╭─ Source excerpt

Shopify is one of the most popular sales channels for e-commerce business owners. It offers a great e-commerce platform for both online and in-person sales. Shopify simplifies the whole process with built-in tools and a step by step guide to help you not only create a successful e-commerce store, but also help manage your site, your operations, and market your business and products. Here is your quick step-by-step guide to setting up an online store with Shopify.
Starting Your Shopify Store
The first order of business when starting your Shopify store is outlining your goals with Shopify. Doing so will help you determine what plan you need as Shopify offers several different levels ranging from $9 per month to over $300 per month. Shopify actually offers a 14-day free trial, which can help you better determine your needs. Now, if you already have an online shop on another platform, you may want to consider migrating it over to Shopify.
Create a Shopify Account
Before you create your store, you will first need to create a Shopify account. This is pretty straightforward and involves entering your information such as your business name, billing information, shipping parameters, and setting up your domain name.
Build Your eCommerce Store
Once you have created an account with Shopify, you are ready to create your online shop. Shopify offers a lot of storefront tools to help with the creation of your site. Simply choose from one of the ready-made, customizable themes, and add your products. Shopify can help you with all aspects of setting up your website including designing your site, payment gateways, point of sale (if you are selling in-person as well), calculating shipping rates, and email marketing just to name a few.
In the beginning stages of setting up your website, you will need to name your store. The name of your store should be relevant to your business, easily marketable, and something that can be easy to recognize for your customers. Refrain from using store names that are too complicated or hard for customers to remember. Short and simple is best, but don’t be afraid to get creative.
Shopify offers hundreds of themes for your online store. When choosing a Shopify theme, consider the nature of your store, how many products you are selling, and what your budget is. Shopify offers free themes as well as more custom, paid themes. Paid themes range from around $100 to $180. If you decide to go with a paid custom design, it is important to make sure you communicate with your developer about what features you want on your site as well as your wants and needs for your brand.

╰─

**Short problem 1:**
In the Shopify guide, write out again the part that opens with the words containing "Build Your eCommerce" and closes with "name a few.", switching "customizable" to "editable".
**Short problem 2:**
List every piece of information the Shopify guide says you enter when creating a Shopify account.
**Short problem 3:**
Carry on the Shopify guide, starting right after its last sentence.

╭─ Records shown

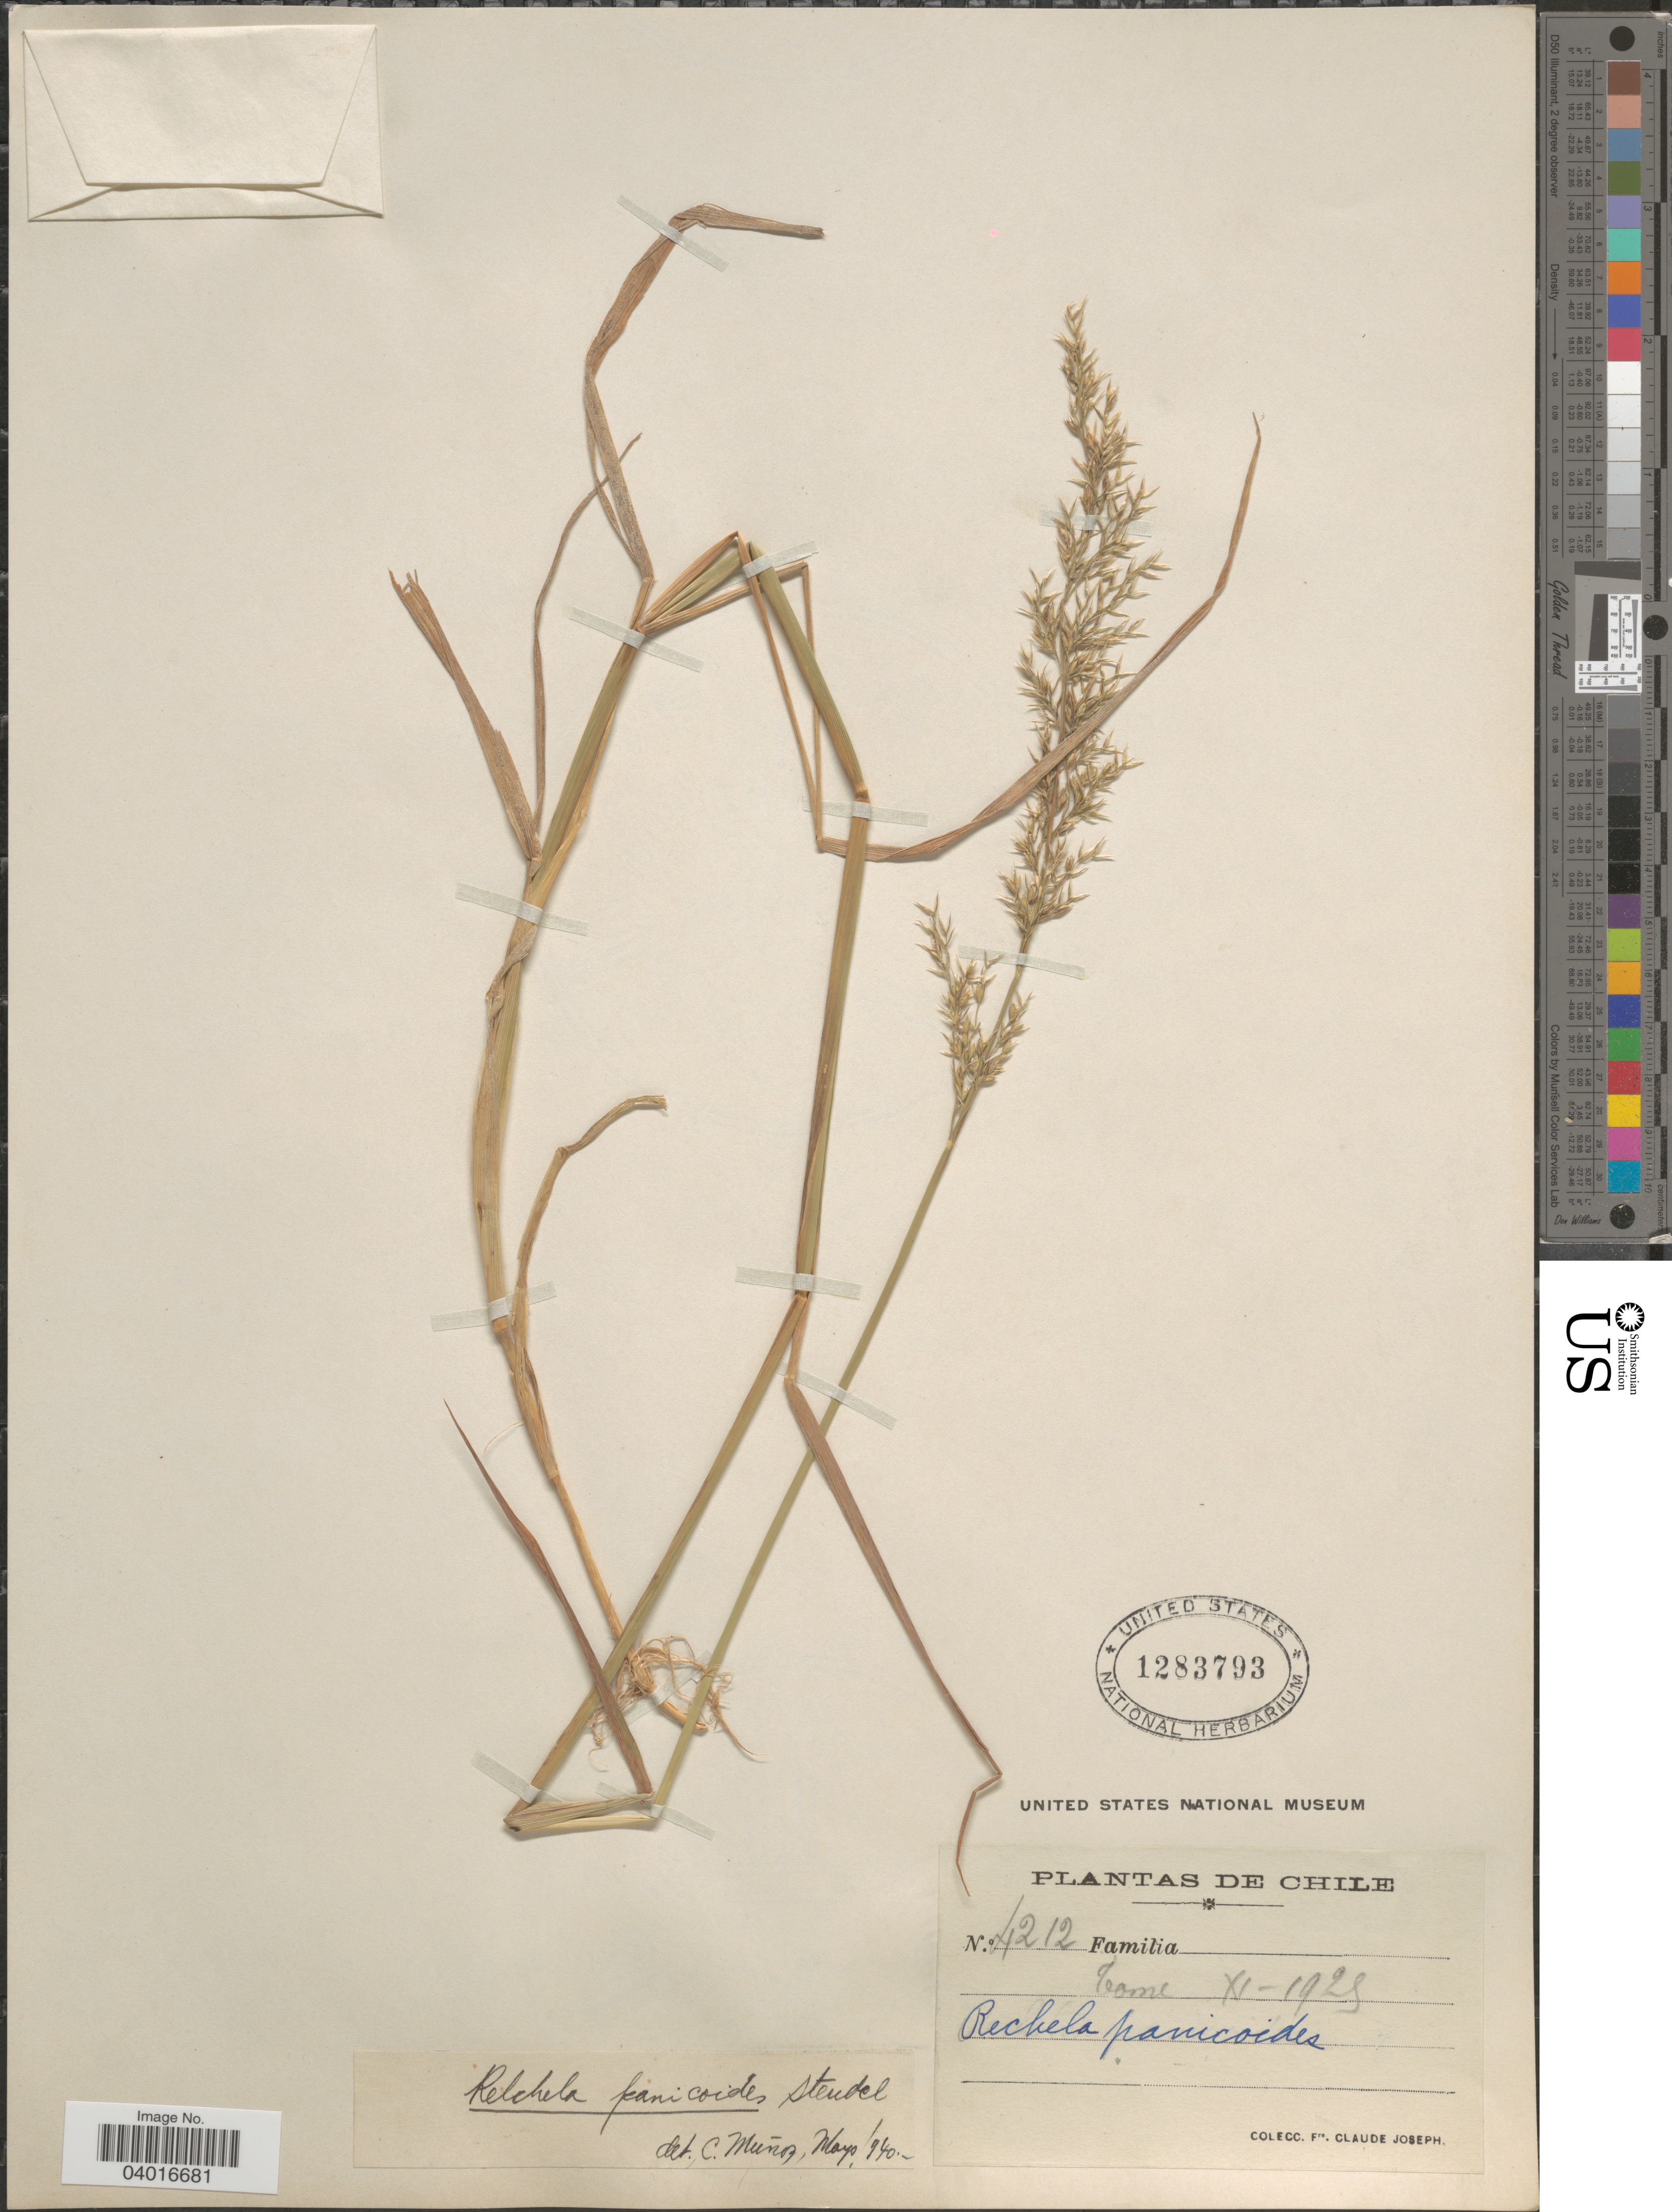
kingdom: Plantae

╰─
╭─ Records shown

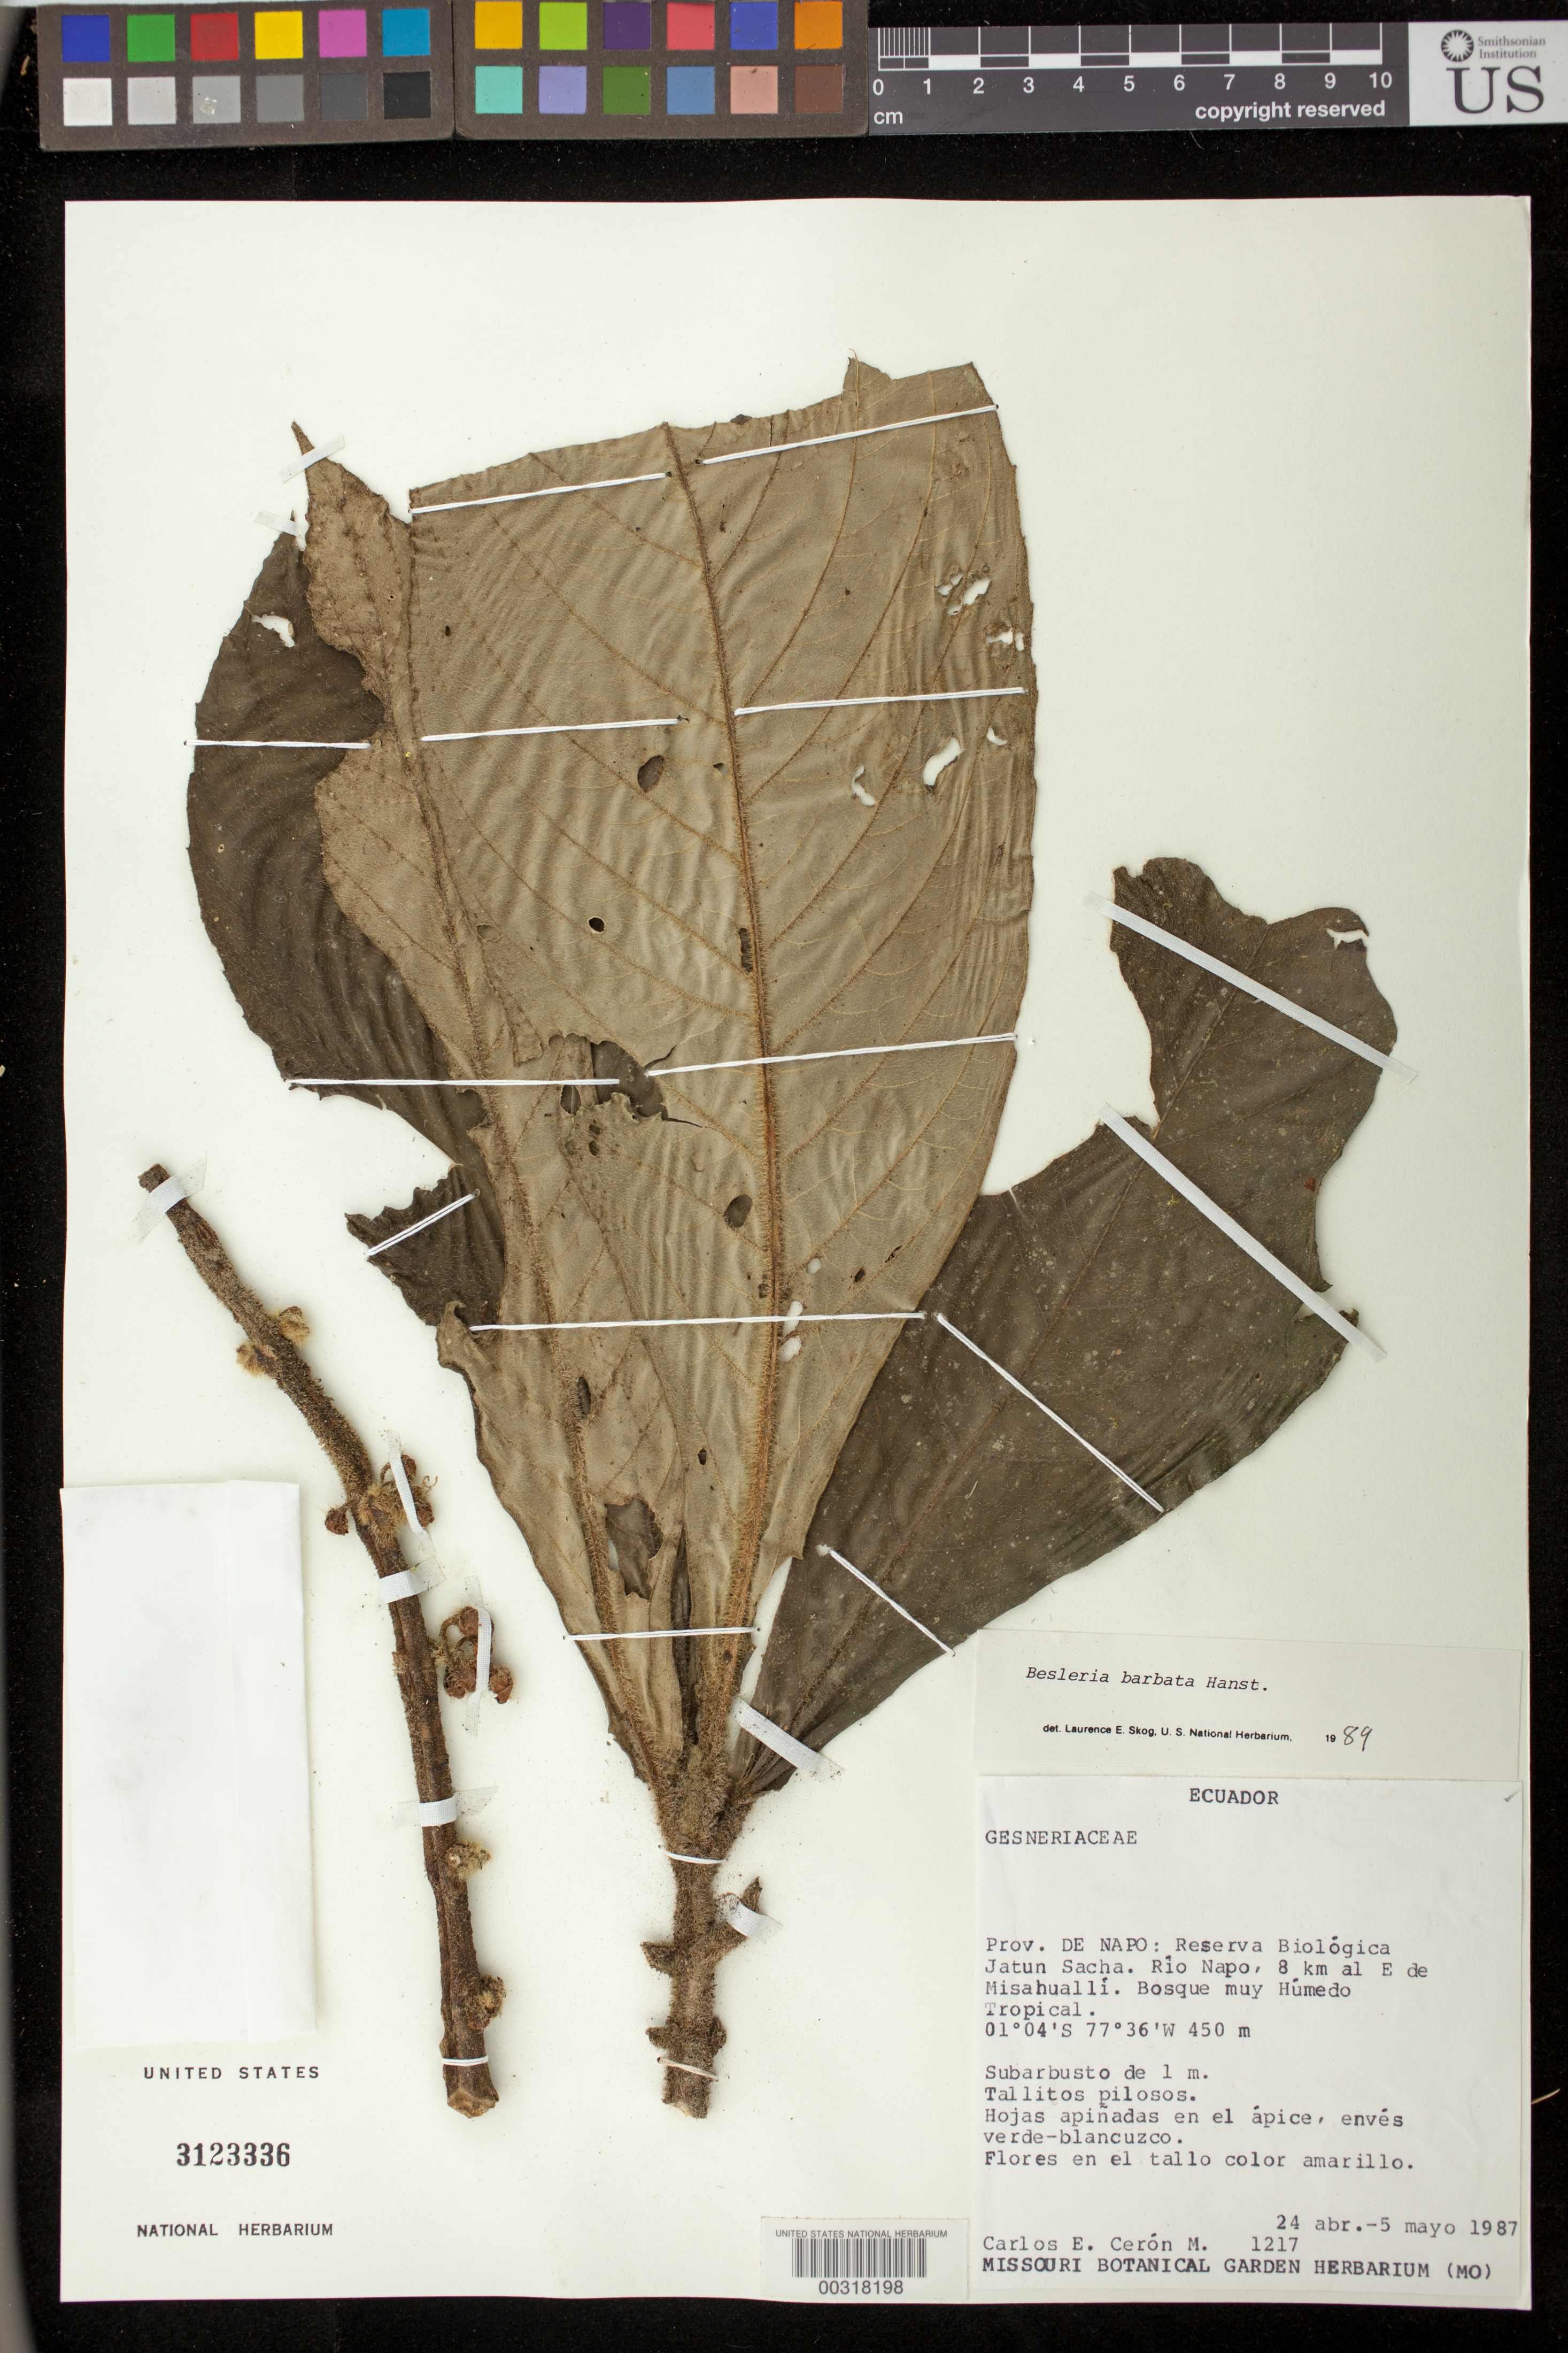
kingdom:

╰─

**Exercise response 1:**
Build Your eCommerce Store
Once you have created an account with Shopify, you are ready to create your online shop. Shopify offers a lot of storefront tools to help with the creation of your site. Simply choose from one of the ready-made, editable themes, and add your products. Shopify can help you with all aspects of setting up your website including designing your site, payment gateways, point of sale (if you are selling in-person as well), calculating shipping rates, and email marketing just to name a few.

**Exercise response 2:**
Business name, billing information, shipping parameters, and domain name.

**Exercise response 3:**
Add a Product
Once your site has been built, you are ready to add your merchandise. This part may sound tedious, but it is actually fairly straightforward. You can add your products from your seller dashboard simply by going to products and clicking, add product. From there you will name the product and product details. When adding subsequent products, you can create a duplicate product listing. This allows you to copy images, SKUs, barcodes, and inventory numbers to your new listing. You also have the ability to update descriptions, alter prices, and even delete products from the same location on your seller dashboard.
When it comes to creating a successful online store, it is important to use high-quality images. Not only for the images on your website but also the images of your product(s). You have the option to upload your own images or choose from thousands of stock images that Shopify offers.
Take the time to describe your merchandise with colorful language. Use benefit-focused language. Remember AIDA copywriting formula: Attention, Interest, Desire, Action. End all descriptions with strong CTAs.
You will want to be competitive with your pricing. Conduct a competitive analysis before you start. See how your competitors’ prices stack up to yours. By checking out the competition, you not only gain pricing insight but also how they display and market their merchandise.
Shipping is an inevitable part of selling products online. Unless you are a brick and mortar, the merchandise has no way of getting to its destination without being shipped. Shopify can help you work out the logistics of shipping your products to your customers by calculating shipping costs and automatically generating shipping labels with their print on demand feature. Even if you use an order fulfillment center, Shopify can help streamline the process.
Free Shipping: Yes or No?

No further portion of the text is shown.